I know nothing about coding, but if there is a bog difference between the two, i would wait.
 

Virtualball

macrumors 6502
Jun 5, 2006
401
11
Learn Xcode 2 because Xcode 3 is the same thing with more frameworks and stuff. It all works the same.
 

slooksterPSV

macrumors 68040
Apr 17, 2004
3,543
305
Nowheresville
XCode 3, in my opinion, seems to take out some of the functionality that you had wiwth XCode 2, for example, instead of creating a header class within Interface builder, you make it yourself, add the specific that you want, then link it in Interface builder, IB won't make the files for you, you have to and decide where they link up to. The interface has been completely changed, and you'll see that in Leopard. In short, it's always useful to know the previous versions before the newer versions. It's like with Windows 95 to 98, I noticed a lot of differences, but if I would have went to 98 down to 95, I would have been asking, where's this at? Why isn't this here? So if you learn about what you have then look at the new features, it makes it easier to cross-over to one another.
 

ghall

macrumors 68040
Original poster
Jun 27, 2006
3,771
1
Rhode Island
XCode 3, in my opinion, seems to take out some of the functionality that you had wiwth XCode 2, for example, instead of creating a header class within Interface builder, you make it yourself, add the specific that you want, then link it in Interface builder, IB won't make the files for you, you have to and decide where they link up to. The interface has been completely changed, and you'll see that in Leopard. In short, it's always useful to know the previous versions before the newer versions. It's like with Windows 95 to 98, I noticed a lot of differences, but if I would have went to 98 down to 95, I would have been asking, where's this at? Why isn't this here? So if you learn about what you have then look at the new features, it makes it easier to cross-over to one another.

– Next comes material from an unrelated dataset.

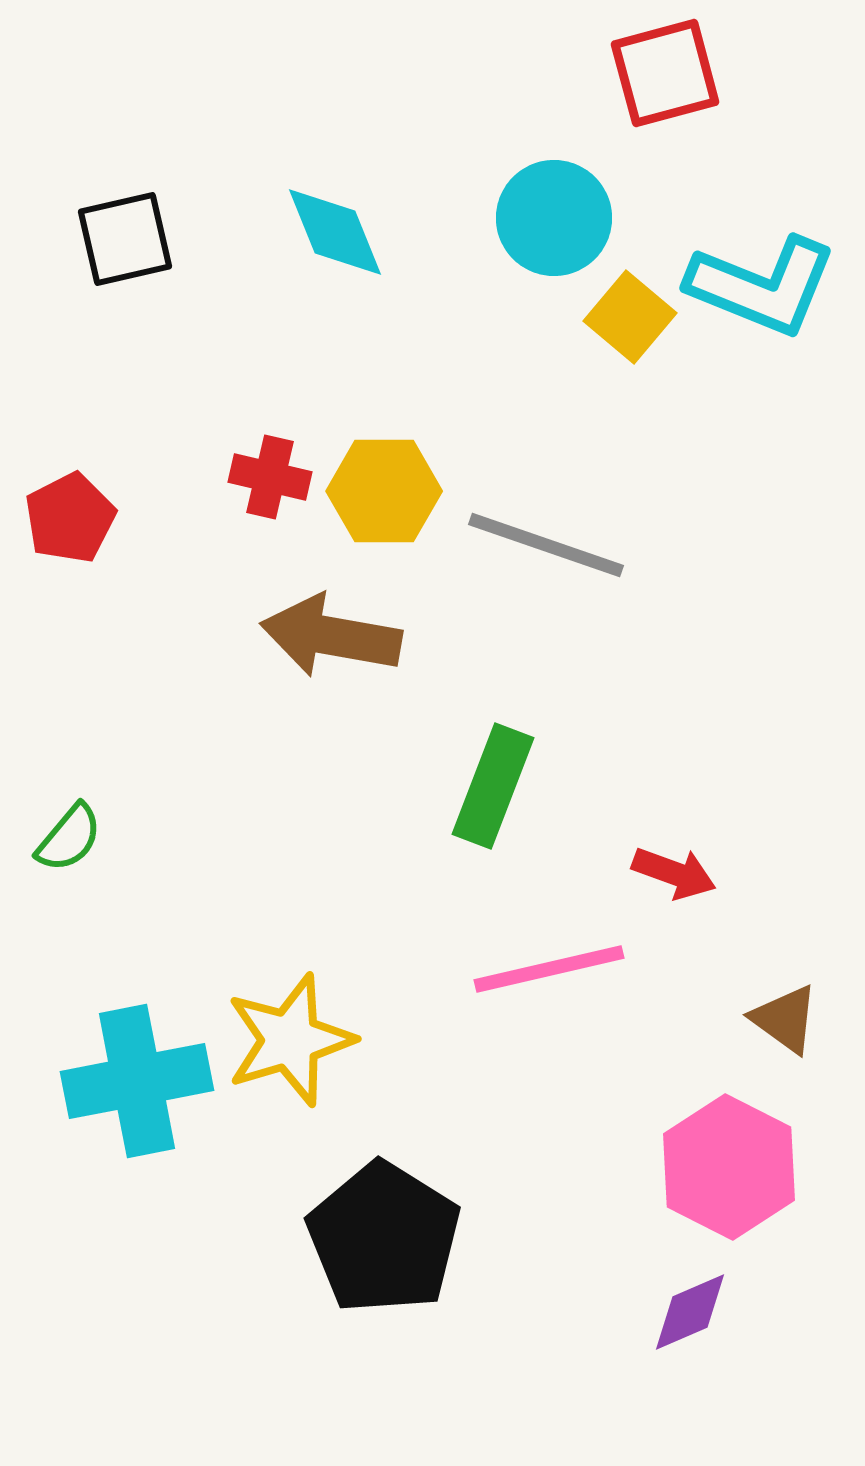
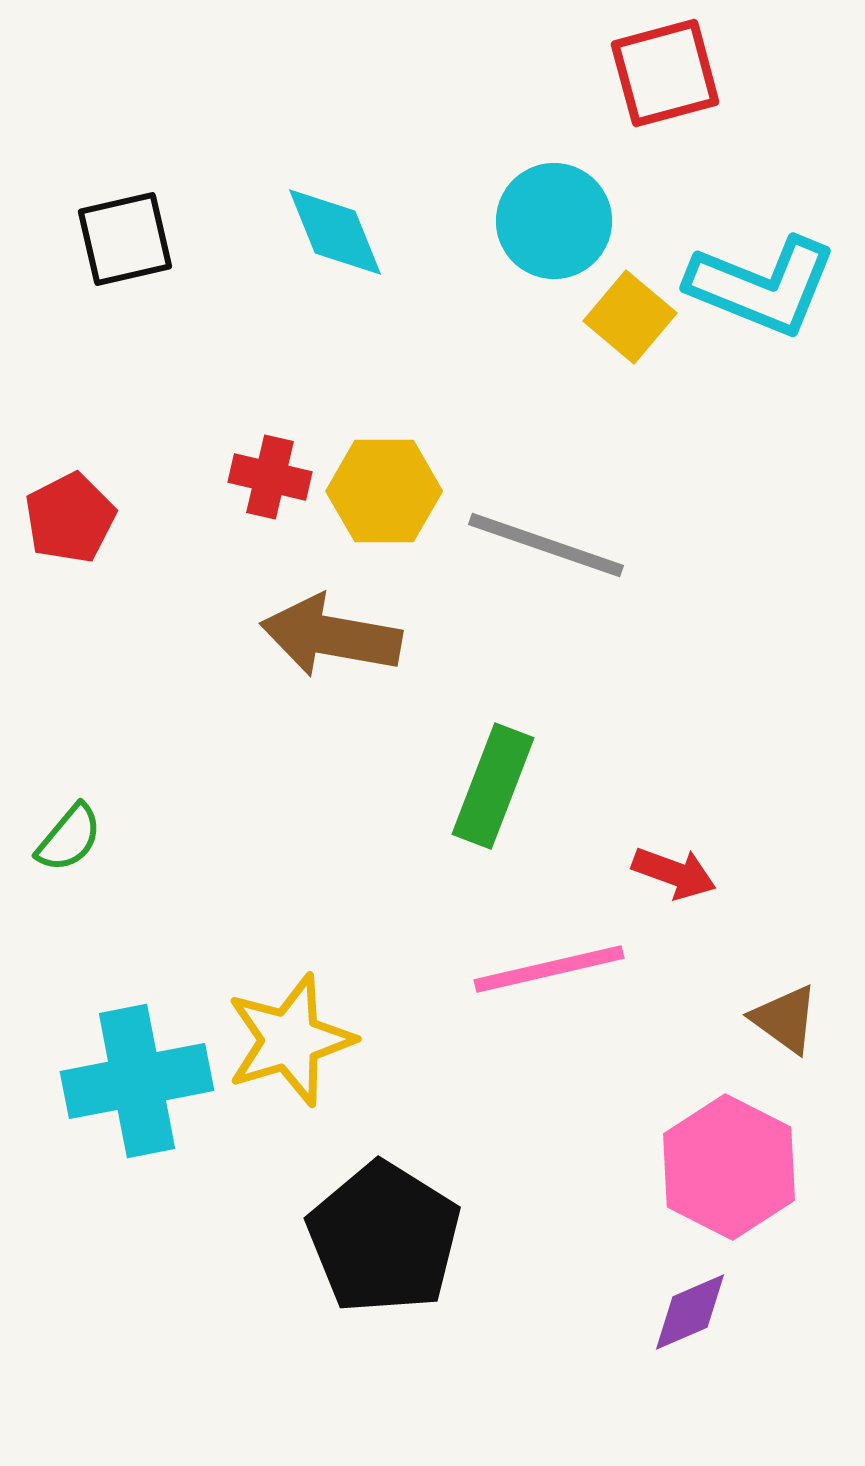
cyan circle: moved 3 px down
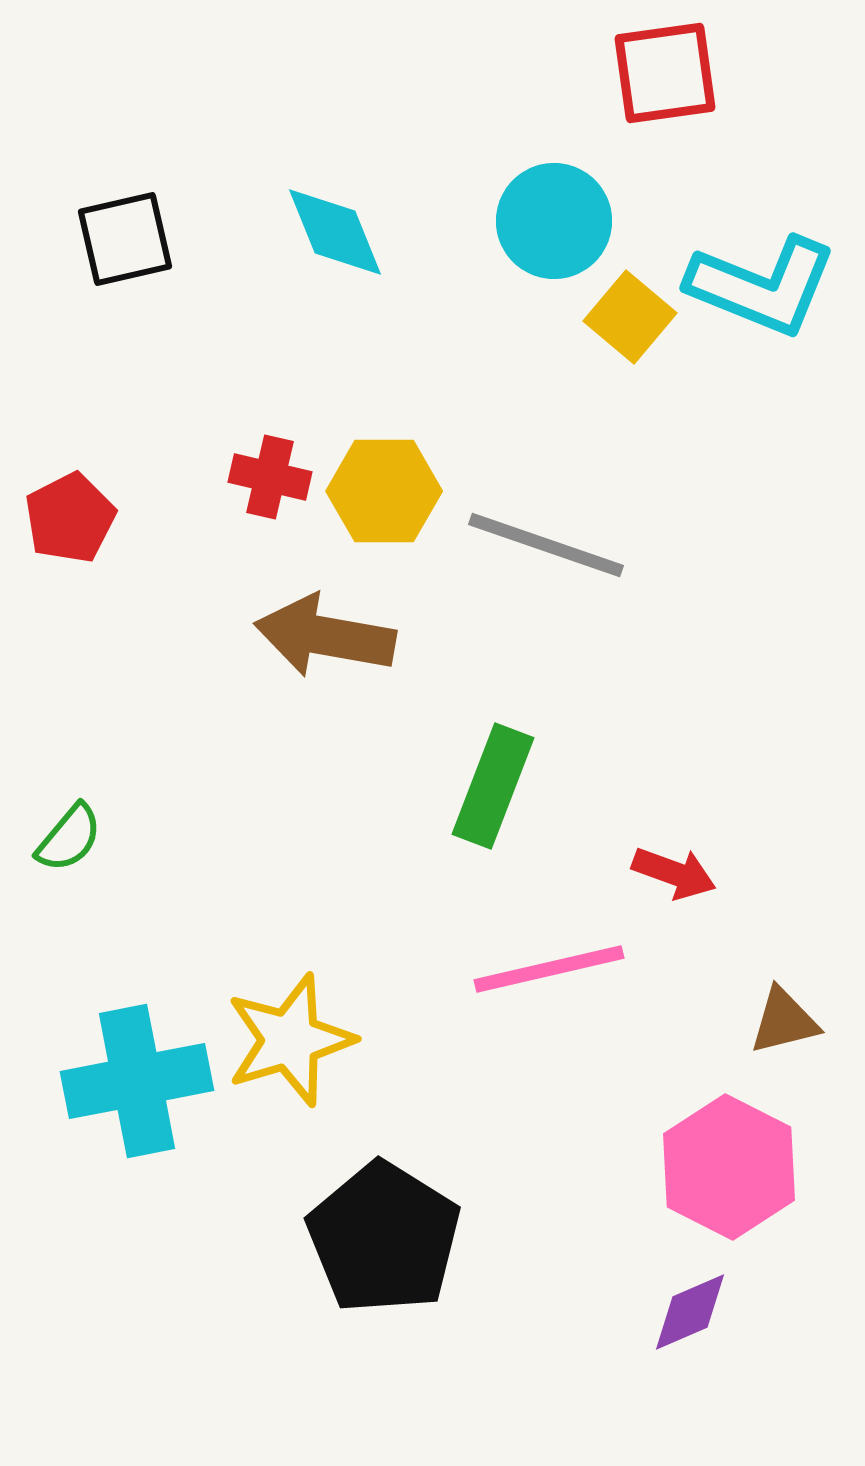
red square: rotated 7 degrees clockwise
brown arrow: moved 6 px left
brown triangle: moved 1 px left, 2 px down; rotated 50 degrees counterclockwise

So in short, I should just jump in and learn Xcode 2, then catch up with Xcode 3?
 

brandon6684

Guest
Dec 30, 2002
538
0
So in short, I should just jump in and learn Xcode 2, then catch up with Xcode 3?

I can't see any reason to wait. Sure there will be some changes, but they will be evolutionary, not revolutionary. You'll just be learning allong with the rest of the developers when Xcode 3 comes out.
 

mduser63

macrumors 68040
Nov 9, 2004
3,042
31
Salt Lake City, UT
As a fairly heavy XCode (2) user, there's nothing in what I've seen in XCode 3 that makes me think it's going to be radically different. There are a bunch of things that I think are going to be really nice, but nothing that makes me think I'm going to really have to relearn anything, just new features.

As for the comments regarding making header files manually vs. in Interface Builder, I always make header files manually anyway, as I find it easier and faster than trying to use IB to deal with them. So that's not a change for me anyway. Besides, IB is only used for adding outlets and actions to classes, not for adding hard-coded instance and class variables which you've always had to do manually. If you can add instance and class variables manually, you can certainly add IBOutlets and IBActions manually.
 

Eraserhead

macrumors G4
Nov 3, 2005
10,434
12,250
UK
If you can add instance and class variables manually, you can certainly add IBOutlets and IBActions manually.

You certainly can, I do it all the time like that. You then use "read AppController.h" to get it back into Interface Builder.

Also definitely learning Xcode 2 now has a point, I think Xcode 3 looks very cool, but it isn't going to take anything away.

Also learning Xcode 3 will probably be better with a new version of the books, which will take a fair while to come out so learning Xcode 2 is probably more sensible ;).